The logs indicate the government jets have also flown to a number of U.S. cities including Atlantic City, Miami, Denver and New Orleans.
Transport's veritable ghost-fleet of Citations should not be confused with the six Challenger jets operated by National Defence, and have been the target of much controversy.
Those DND jets are used to ferry around the prime minister, other members of cabinet, the Governor General and a lot of military brass who would apparently rather not have to fly commercial.
Like the Transport Canada passenger jets, the DND Challengers are mostly under-utilized, decorating their hangars more than they are flying government poobahs anywhere.
In total, Transport Canada has 27 aircraft — the Citation jets, nine turbo-prop propeller airplanes, six helicopters and three short-take-off planes.
Among the nine Citation jets, six are based in Edmonton, Hamilton and Montreal, while the other three are in Ottawa, Winnipeg and Moncton.
The flight logs show that during the relatively minimal time the jet fleet was carrying anyone last year, the passengers were mostly senior bureaucrats, and occasionally federal cabinet ministers.
CBC News asked Transport Canada to explain how a fleet of jets that spends about 95 per cent of its time parked or flying empty is a prudent use of taxpayers' money.
In a prepared statement, the department stated: "Aircraft must have regular maintenance in order to be operating properly.
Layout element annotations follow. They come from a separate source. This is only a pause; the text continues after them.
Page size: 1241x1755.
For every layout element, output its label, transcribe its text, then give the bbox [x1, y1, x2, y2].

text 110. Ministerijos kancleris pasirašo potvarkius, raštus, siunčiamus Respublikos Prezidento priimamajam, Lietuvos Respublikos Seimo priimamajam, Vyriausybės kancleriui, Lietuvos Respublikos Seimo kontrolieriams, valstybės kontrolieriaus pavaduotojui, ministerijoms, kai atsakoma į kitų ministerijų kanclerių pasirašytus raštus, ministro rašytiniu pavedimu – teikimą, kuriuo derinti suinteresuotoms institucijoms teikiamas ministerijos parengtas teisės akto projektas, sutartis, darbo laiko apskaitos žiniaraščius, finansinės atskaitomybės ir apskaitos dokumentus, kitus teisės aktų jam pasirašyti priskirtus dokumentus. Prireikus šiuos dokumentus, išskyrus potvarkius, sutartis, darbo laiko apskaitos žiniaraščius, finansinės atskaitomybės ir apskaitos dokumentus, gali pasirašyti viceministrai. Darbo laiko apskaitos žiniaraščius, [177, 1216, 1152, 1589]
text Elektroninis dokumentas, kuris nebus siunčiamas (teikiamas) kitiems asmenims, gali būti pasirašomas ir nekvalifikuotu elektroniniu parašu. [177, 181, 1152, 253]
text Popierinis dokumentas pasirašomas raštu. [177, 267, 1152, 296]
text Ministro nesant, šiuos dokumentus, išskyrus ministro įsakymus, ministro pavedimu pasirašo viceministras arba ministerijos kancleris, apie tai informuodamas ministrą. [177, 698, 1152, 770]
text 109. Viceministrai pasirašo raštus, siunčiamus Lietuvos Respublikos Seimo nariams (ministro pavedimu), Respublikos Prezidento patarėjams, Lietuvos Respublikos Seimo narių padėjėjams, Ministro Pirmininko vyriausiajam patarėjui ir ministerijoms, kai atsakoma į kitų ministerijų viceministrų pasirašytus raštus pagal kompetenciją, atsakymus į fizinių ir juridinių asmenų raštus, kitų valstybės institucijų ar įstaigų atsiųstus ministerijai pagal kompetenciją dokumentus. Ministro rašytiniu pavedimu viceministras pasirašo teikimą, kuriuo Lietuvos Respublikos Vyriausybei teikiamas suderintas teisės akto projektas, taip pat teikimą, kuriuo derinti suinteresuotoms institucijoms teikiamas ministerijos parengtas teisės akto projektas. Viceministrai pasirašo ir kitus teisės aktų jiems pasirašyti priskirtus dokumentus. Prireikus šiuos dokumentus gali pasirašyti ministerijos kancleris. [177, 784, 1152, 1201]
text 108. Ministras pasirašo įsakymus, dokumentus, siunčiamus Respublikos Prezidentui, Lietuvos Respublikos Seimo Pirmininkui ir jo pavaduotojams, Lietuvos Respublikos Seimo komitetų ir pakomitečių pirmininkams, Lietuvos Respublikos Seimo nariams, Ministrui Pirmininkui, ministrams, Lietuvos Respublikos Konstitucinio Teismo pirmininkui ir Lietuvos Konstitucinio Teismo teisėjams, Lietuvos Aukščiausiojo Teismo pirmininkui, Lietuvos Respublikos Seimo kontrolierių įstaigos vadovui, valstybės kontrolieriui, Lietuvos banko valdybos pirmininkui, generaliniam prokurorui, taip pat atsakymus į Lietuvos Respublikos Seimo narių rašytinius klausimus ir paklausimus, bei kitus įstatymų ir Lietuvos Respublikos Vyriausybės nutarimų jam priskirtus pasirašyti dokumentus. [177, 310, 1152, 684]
That is the law."
The department also said inspectors fly the jets to maintain "their aviation qualifications and competency."
In fact, the department says, that's about all they do with the jets in Ottawa.
"This is the reason why we eliminated most inspectors flying in Ottawa and have sold a number of aircraft."
Federal cabinet ministers and their staff have occasionally used the expensive planes.
Finance Minister Jim Flaherty, for instance, caused a stink last year when he cost taxpayers at least $3,800 for a Citation to fly him from Ottawa to London, Ont., for a political event.
The plane flew back to Ottawa empty.
Flight logs show that, last year, Flaherty also flew three times on Transport Canada's fleet of nine turbo-prop planes the department operates for the benefit of its own staff and occasionally political VIPs.
Other members of the Harper government who have used the jets have been mostly ministers of transport, such as John Baird, Lawrence Cannon and Chuck Strahl.
It remains a matter of contention exactly how much all this high flying on a wing and a taxpayer is costing.
Documents obtained from Transport Canada under access to information laws show the Citations last year cost taxpayers about $5.3 million.
But that figure does not include a number of expenses such as training, aircraft and administration facilities, security and equipment.
In its written response to CBC News, the department claims: "There is no extra cost associated with the training of inspectors as the simulators are part of the department's capital budget, and the inspectors are hired and paid for by Transport Canada."
The federal auditor general's office has yet to turn its sights on Transport Canada's fleets of aircraft.
But in 2008, then auditor general Sheila Fraser found National Defence was wildly understating the real costs of its Challenger passenger jets by about 300 per cent .
As for Transport Canada's fleets of turbo-prop aircraft and helicopters, no one seems able to say how much those cost.
CBC News requested the information using criteria established by the auditor general to establish the true costs of DND's Challenger jets.
Transport Canada replied that CBC would have to pay for more than 30 hours of departmental staff research to ascertain those details.
The CBC declined.
A spokesman for Transport Canada says the department put 15 of its aircraft up for sale in 2009, and has sold eight of them.
So far, however, the department is keeping all of its luxury jets.